Le prix Zola, alias le prix Goncourt, de cette année 1927 est attribué à Marc Evenos, un illustre inconnu qui a édité son roman à compte d’auteur. Julien Moscat un jeune éditeur dont le caractère et les méthodes sans être vraiment maquillées sont calqués sur ceux du célèbre Bernard Grasset, sans avoir lu une seule ligne se lance dans le rachat des ouvrages parus à compte d’auteurs pour remplacer la couverture de ce livre par celle où figure sa marque de fabrique, le rival de ce Bernard a pour nom et avec très peu de fard Chamillard, nous devinons qui se cache sous ce sobriquet.
Nous assistons dans cette pièce extrêmement bien agencée à tous les dessous réels ou supposés de la vie littéraire : pressions sur les membres du jury du prix Zola-Goncourt, tiraillement d’un auteur à succès entre éditeurs Moscat et Chamillard ou plus simplement Grasset et Gallimard, pressions de l’éditeur sur l’auteur malade devant sa page blanche car il ne sait raconter que ce qu’il a vécu et cette page blanche est à l’image de son existence actuelle sans la moindre trace d’encre de vie.
Vient de paraître réserve plusieurs rebondissements surprenants et amusants.
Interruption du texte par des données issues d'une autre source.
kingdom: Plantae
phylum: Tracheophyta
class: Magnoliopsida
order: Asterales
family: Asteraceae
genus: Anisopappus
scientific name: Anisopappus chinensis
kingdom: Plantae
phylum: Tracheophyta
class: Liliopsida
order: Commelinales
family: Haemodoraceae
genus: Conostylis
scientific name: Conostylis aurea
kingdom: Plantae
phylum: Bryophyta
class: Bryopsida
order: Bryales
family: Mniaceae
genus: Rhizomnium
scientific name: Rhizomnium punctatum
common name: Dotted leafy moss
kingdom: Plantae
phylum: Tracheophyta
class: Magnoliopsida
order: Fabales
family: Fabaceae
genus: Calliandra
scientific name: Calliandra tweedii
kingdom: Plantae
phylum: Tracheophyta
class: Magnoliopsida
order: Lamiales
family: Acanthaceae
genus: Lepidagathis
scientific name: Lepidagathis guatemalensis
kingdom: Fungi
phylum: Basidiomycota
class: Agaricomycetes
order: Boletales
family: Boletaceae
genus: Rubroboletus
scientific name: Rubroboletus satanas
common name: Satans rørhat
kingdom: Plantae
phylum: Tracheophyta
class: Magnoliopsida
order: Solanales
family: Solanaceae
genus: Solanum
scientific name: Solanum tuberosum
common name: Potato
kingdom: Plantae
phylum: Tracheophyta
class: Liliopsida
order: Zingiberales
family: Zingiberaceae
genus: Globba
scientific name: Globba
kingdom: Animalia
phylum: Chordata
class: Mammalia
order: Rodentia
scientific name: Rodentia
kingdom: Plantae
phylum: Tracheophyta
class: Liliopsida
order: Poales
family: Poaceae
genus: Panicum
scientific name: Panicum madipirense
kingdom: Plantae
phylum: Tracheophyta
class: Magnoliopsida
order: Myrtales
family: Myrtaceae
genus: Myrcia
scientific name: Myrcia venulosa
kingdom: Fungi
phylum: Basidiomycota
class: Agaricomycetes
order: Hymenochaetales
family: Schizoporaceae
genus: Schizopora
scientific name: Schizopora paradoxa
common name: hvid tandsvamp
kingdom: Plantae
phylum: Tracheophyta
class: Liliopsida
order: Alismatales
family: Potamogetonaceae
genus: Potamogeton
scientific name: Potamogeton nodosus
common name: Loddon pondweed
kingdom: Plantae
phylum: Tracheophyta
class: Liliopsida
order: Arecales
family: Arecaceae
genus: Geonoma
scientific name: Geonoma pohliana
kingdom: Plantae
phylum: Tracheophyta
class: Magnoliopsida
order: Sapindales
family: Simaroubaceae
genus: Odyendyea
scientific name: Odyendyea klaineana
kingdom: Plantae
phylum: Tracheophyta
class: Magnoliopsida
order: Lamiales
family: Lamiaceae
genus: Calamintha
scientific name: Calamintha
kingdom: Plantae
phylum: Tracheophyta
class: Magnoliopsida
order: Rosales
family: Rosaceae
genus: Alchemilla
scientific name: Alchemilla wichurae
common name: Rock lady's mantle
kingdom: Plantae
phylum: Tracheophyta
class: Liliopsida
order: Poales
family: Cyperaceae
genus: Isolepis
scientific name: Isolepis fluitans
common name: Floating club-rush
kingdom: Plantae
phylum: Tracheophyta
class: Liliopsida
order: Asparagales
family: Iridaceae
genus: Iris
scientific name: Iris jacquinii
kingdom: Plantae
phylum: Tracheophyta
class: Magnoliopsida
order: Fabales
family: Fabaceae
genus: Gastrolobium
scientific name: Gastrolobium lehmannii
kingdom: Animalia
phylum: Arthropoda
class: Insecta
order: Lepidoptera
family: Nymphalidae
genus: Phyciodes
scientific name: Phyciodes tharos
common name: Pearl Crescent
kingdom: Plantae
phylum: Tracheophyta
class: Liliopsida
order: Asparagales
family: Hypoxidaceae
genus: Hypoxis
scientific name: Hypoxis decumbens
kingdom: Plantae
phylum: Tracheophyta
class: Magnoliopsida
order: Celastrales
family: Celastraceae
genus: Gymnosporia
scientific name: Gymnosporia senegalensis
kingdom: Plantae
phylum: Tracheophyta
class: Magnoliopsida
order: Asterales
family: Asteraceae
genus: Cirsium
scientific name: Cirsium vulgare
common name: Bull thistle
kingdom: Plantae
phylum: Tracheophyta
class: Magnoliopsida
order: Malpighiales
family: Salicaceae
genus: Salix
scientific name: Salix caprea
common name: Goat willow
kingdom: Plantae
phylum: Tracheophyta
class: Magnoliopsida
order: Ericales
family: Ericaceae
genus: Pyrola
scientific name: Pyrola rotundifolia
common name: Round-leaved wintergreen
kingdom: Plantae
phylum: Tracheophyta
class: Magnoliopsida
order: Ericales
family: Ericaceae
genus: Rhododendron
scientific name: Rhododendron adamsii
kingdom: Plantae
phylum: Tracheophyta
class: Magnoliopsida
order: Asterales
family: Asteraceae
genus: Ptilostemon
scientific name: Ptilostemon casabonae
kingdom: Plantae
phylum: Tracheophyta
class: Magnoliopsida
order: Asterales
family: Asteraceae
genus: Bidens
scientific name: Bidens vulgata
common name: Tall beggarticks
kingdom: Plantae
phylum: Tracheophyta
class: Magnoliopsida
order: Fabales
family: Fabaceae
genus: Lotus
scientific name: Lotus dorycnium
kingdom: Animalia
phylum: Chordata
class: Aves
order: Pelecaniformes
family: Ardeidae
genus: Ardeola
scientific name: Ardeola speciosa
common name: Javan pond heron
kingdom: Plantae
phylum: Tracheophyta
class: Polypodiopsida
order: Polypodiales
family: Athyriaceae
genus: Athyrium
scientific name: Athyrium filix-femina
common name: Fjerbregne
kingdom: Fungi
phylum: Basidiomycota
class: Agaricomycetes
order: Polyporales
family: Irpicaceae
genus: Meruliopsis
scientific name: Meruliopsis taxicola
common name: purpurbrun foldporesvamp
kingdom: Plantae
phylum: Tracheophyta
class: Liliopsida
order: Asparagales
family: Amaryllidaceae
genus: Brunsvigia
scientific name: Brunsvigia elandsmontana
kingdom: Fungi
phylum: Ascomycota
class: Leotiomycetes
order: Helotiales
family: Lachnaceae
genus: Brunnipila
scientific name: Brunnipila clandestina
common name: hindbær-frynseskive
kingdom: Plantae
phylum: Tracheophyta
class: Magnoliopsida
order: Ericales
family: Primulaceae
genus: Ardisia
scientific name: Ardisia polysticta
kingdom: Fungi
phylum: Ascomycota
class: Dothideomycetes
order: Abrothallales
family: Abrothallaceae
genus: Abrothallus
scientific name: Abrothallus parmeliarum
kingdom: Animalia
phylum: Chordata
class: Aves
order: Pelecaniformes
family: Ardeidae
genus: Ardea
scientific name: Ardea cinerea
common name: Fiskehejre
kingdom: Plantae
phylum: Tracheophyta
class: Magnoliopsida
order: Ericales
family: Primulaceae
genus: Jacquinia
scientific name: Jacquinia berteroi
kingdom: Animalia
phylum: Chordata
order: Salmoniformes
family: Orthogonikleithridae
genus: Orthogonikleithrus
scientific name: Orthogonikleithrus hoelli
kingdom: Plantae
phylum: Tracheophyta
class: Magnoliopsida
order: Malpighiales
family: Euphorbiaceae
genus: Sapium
L’équipe de Jean-Paul Tribout a été parfaitement distribuée et chaque acteur occupe à merveille son rôle : Caroline Maillard de discrète épouse mais si active pour le lancement de la renommée de son époux, Éric Herson-Macarel qui a bien rendu le comique du personnage de l’écrivain à bout d’inspiration, d’une inspiration (vous le verrez) qu’il n’a jamais eu. Peut-être, à notre avis, Jean-Paul Bordes surjoue un peu trop son rôle d’écrivain à succès adulé aussi bien dans les librairies que dans les salons féminins. Pour Jean-Paul Tribout dans le rôle de Moscat et dans celui de metteur en scène nous ne pouvons que saluer son talent – un de ses amis (nous a-t-il raconté avant un spectacle) lui avouait qu’on le voyait trop peu ! C’est bien dommage.
Nous attendons avec impatience la nouvelle programmation du Festival des jeux du théâtre de Sarlat.
Si vos prochaines villégiatures d’été passent dans le Périgord, ne manquez pas d’assister à l’un des spectacles qui seront proposés sur les scènes de la ville de Sarlat.